Michigan's Vegetation circa 1800

Between 1816 and 1856, the lands of Michigan were surveyed by the General Land Office, which had been established by the federal government in 1785. These surveys established the political boundaries of our current counties and townships throughout the state. The detailed notes taken by the land surveyors have proven to be useful in describing Michigan's natural landscape as it appeared prior to intensive lumbering and later agricultural or urban development. Surveyors took detailed notes on the prairies, savannas, forests, wetlands, and lakes as each section line was measured out. They noted the locations of large natural disturbances, such as recent wildfires, large tree blow-downs, and beaver floodings. They also noted trails and settlements of Native Americans or early European settlers as they were encountered.

Ecologists from the Michigan Natural Features Inventory developed a methodology to translate the notes of the General Land Office surveys into an electronic map that can be used by researchers, land managers, and the general public. Approximately 80 different land cover types were recognized from the surveyor's records using existing knowledge of the Michigan's native vegetation.

This historical information will enable a more accurate assessment of changes that have taken place in Michigan's natural environment over the past two centuries. It can also aid in understanding much about the natural diversity and dynamic processes that existed in Michigan ecosystems immediately prior to the logging era. Because the map is in an electronic format, it can be processed with a computerized Geographic Information System (GIS). The GIS allows many complex analyses.
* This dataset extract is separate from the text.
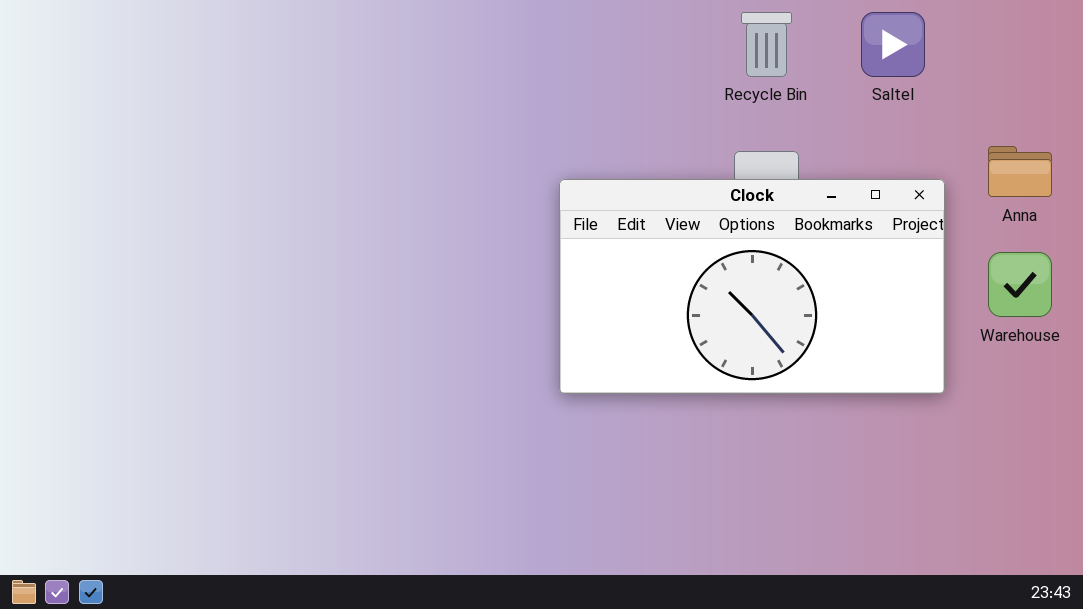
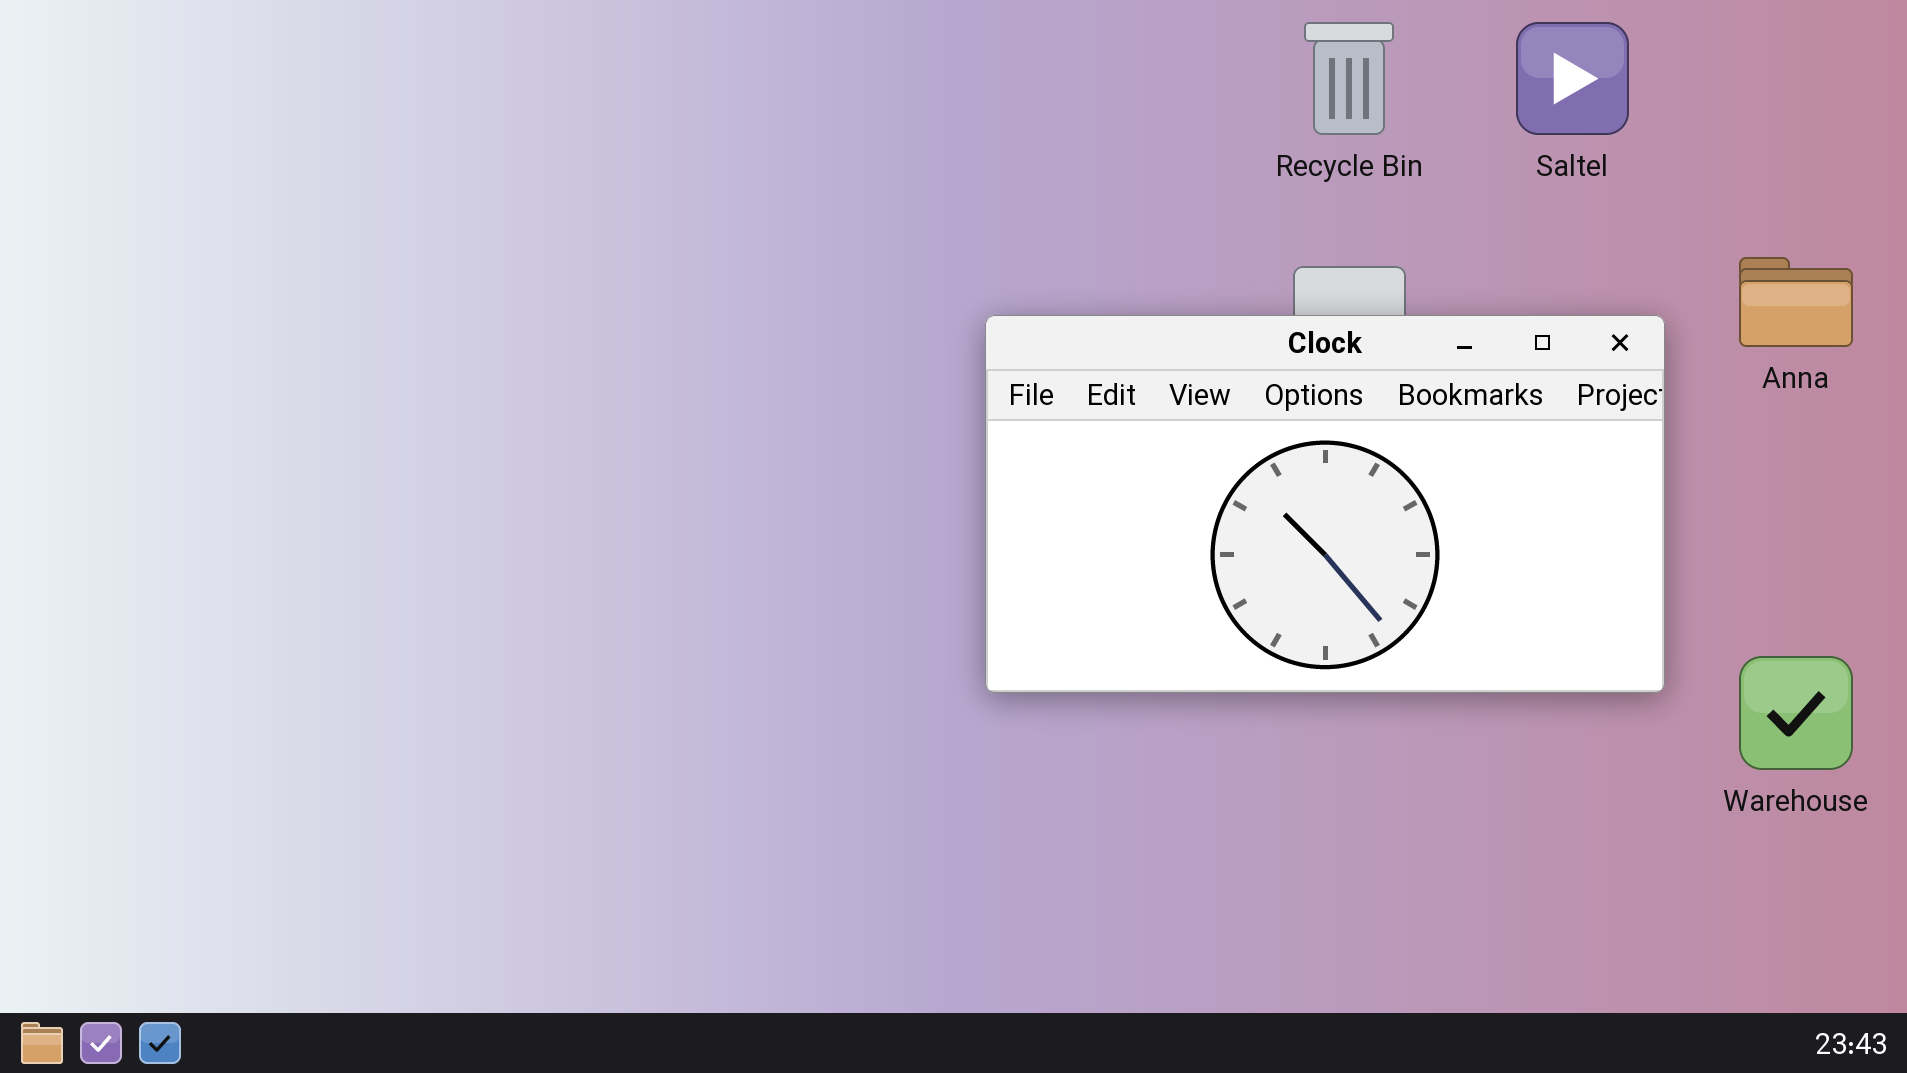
Warehouse: [988,252,1052,317] -> [1739,656,1853,770], moved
For example, resource managers can now compare acreages of different vegetation types that exist today with what existed around 1800. We now know that roughly 50% of Michigan's upland forests have been converted for agriculture and urban development since 1800. Between 28-35% of historical wetland acreage has been lost statewide. Losses have been greatest (>40%) in southern Lower Michigan, intermediate (>25%) in northern Lower Michigan, and least severe (<20%) in the Upper Peninsula. Well over 50% of our cedar, black spruce, and tamarack swamps have been either drained or converted to other wetland types.
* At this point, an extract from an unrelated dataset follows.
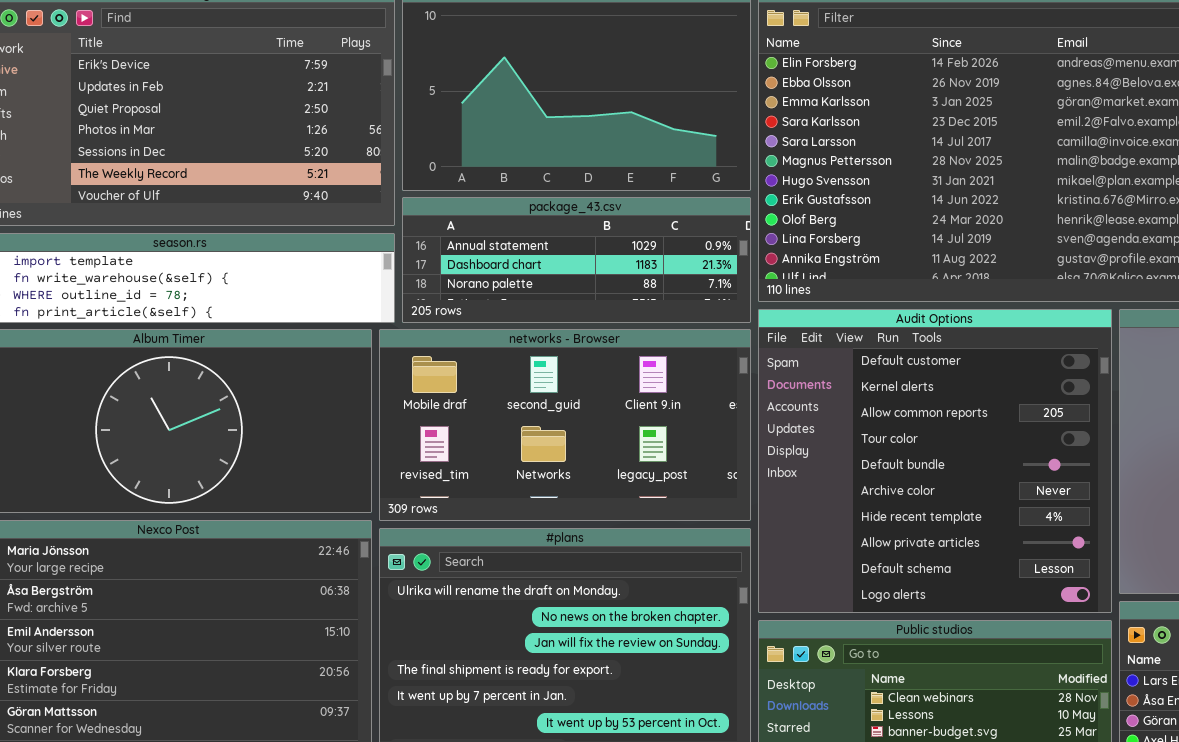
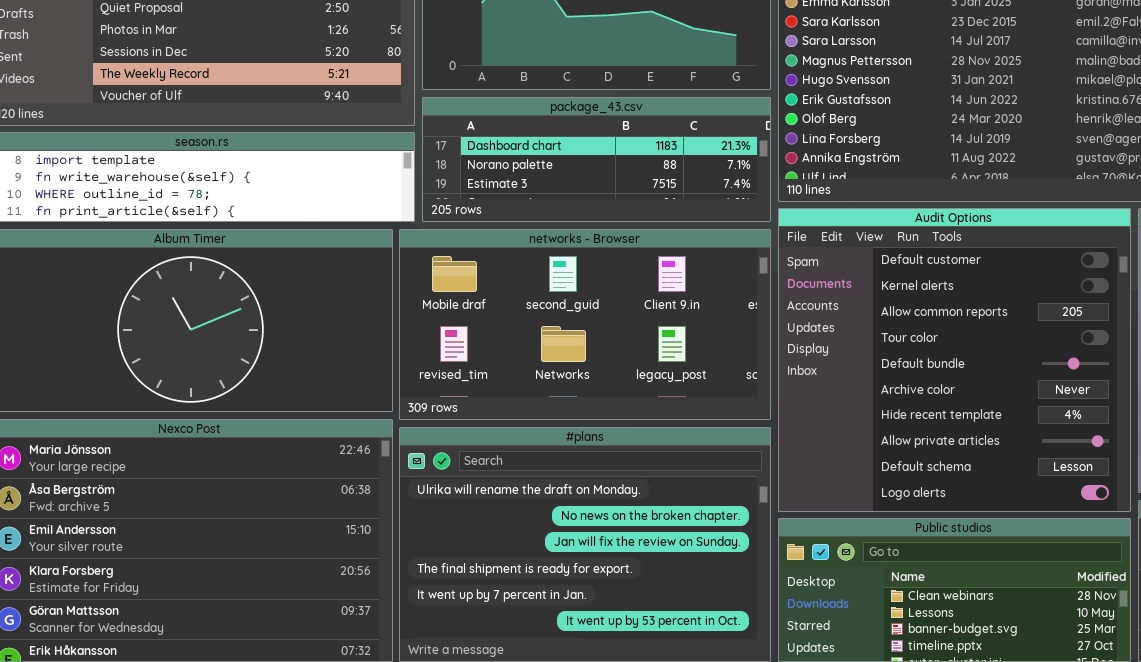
package_43.csv: [402,197,751,323] -> [422,97,771,222], scrolled down 1 row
For any given county or township, planners can have a clearer idea of the changes that have occurred within their jurisdiction and develop priorities for conservation and habitat restoration. Surveyors' information on the composition of major forest types can aid in protecting and restoring biological diversity in Michigan's forest lands. Statewide inventories and assessments of individual forest or wetland types are made much more efficient and accurate by using historical maps to guide field work.

The presettlement vegetation maps for any given portion of the state can be purchased by the public and are distributed through the Michigan Resource Information System. The Michigan Natural Features Inventory is working to create wall-size maps of the state for public distribution.